How do I prevent bringing bed bugs into my new home during a move?
Wash all fabrics (clothes, linens, curtains, soft furniture covers) on the highest heat setting they tolerate before packing, then seal them in plastic bags until they're inside the new home. Inspect upholstered furniture carefully before loading the moving truck — bed bugs hide in seams, frames, and undersides. Use mattress encasements designed to trap bed bugs on existing mattresses before transport, and consider replacing mattresses that have shown any signs of bed bug activity rather than risking transferring them to the new home.
What outdoor areas matter most for pest prevention?
The five-to-ten-foot perimeter around the house matters most. Branches and shrubs touching the structure provide highways for ants, spiders, and rodents directly into the building. Leaf piles, woodpiles, and standing trash bins create harborage. Standing water — clogged gutters, low spots in the yard, neglected birdbaths — breeds mosquitoes within a week. Keeping that perimeter clean, dry, and clear of contact with the building blocks the most common entry routes.

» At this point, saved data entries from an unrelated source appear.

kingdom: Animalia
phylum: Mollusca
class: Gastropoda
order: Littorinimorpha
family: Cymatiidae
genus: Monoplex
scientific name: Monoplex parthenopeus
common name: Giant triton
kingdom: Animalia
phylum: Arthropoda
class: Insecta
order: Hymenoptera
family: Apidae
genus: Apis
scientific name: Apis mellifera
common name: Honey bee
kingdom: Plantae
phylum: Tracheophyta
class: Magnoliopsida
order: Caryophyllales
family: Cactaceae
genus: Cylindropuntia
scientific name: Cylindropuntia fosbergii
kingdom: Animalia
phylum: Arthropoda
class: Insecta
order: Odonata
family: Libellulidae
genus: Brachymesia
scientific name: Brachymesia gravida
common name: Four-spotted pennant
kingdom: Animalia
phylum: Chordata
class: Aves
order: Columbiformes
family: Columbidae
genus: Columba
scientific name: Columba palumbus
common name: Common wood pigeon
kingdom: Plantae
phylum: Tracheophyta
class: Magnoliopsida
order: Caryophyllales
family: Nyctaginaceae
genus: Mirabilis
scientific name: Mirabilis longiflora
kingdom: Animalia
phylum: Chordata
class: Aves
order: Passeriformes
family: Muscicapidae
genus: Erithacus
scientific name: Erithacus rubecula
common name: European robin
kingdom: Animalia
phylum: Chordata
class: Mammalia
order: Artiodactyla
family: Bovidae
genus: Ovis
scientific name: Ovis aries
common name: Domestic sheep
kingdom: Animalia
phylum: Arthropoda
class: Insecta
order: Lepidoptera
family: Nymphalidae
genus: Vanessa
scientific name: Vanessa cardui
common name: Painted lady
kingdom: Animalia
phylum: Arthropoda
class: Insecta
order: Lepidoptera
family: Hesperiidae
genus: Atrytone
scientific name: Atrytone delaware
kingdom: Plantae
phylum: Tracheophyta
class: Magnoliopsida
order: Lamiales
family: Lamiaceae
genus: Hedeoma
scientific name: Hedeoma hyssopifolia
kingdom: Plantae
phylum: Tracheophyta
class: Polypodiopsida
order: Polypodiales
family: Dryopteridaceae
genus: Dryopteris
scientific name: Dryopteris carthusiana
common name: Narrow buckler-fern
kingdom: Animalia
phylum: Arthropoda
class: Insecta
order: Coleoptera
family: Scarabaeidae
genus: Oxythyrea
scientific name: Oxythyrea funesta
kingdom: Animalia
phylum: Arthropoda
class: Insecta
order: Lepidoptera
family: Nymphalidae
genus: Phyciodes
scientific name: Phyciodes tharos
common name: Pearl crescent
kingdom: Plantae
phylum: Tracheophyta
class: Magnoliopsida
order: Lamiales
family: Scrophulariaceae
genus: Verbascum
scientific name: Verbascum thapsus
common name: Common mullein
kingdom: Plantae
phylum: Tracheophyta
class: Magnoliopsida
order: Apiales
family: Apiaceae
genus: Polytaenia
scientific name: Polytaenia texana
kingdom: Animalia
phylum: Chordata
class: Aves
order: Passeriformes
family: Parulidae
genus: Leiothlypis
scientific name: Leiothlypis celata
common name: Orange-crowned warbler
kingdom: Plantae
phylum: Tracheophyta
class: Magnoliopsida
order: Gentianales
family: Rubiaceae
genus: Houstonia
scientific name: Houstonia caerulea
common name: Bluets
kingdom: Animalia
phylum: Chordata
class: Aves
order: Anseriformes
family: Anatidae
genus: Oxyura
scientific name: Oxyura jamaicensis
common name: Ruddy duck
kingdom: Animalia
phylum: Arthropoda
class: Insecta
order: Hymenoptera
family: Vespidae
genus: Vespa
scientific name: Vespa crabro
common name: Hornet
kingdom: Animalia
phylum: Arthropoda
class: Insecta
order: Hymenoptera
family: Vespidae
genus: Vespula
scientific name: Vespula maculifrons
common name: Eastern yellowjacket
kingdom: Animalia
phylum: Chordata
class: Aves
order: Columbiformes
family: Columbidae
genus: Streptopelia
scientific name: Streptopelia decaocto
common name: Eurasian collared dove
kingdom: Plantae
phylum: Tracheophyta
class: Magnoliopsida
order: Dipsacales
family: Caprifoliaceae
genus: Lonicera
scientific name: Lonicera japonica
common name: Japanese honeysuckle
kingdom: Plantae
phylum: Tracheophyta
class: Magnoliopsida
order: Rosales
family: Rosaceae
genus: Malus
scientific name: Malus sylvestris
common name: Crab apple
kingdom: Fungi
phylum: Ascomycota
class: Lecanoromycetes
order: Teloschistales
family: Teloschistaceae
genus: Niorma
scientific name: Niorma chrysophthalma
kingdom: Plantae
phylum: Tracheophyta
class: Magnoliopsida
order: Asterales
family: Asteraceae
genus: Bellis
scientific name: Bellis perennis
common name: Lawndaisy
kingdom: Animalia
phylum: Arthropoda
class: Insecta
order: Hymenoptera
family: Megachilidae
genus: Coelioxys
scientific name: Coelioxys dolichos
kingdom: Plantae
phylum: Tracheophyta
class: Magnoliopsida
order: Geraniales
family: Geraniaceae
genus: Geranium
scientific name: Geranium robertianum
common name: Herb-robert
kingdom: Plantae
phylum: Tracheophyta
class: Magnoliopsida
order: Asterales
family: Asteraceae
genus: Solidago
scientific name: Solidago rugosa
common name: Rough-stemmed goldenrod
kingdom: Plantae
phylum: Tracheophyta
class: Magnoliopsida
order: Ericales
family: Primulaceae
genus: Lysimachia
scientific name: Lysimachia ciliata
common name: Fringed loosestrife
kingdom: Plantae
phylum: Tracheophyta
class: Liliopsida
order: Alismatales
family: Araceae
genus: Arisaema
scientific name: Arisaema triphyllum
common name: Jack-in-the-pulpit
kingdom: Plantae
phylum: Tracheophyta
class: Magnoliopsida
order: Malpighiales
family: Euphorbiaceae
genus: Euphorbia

How quickly should I act if I see a pest after moving in?
Immediately. One ant rarely means one ant; one mouse rarely means one mouse. Pest populations grow geometrically once they've established access to food and shelter, and the cost of treatment scales with the population size and the area affected. A single bed bug sighting warrants immediate room-by-room inspection. A single mouse warrants tracking down the entry point and setting traps that day. The cost of acting on the first sighting is almost always lower than the cost of waiting a week or two to see if the problem worsens.
Are termites really worth worrying about in a new home?
Yes, especially in regions where subterranean termites are active and in any home with wood elements close to the soil. Termite damage is among the most expensive pest-related repairs because it compromises structural framing, and the damage often progresses for years before homeowners notice. A termite inspection during the buying process is standard for a reason. For rentals, learn whether the building has had termite treatment history and whether routine inspections are part of the property management.
Will keeping a clean house actually prevent pests?
It dramatically reduces the appeal of your home to most pests but doesn't make you immune. Roaches, ants, and rodents are attracted to food residues and water sources — keeping floors, counters, and food storage clean removes the main draw. But termites don't care about kitchen cleanliness; they're after the structure itself. Bed bugs hitchhike on used furniture and luggage regardless of housekeeping. Combine cleanliness with structural sealing and routine inspection for the strongest protection.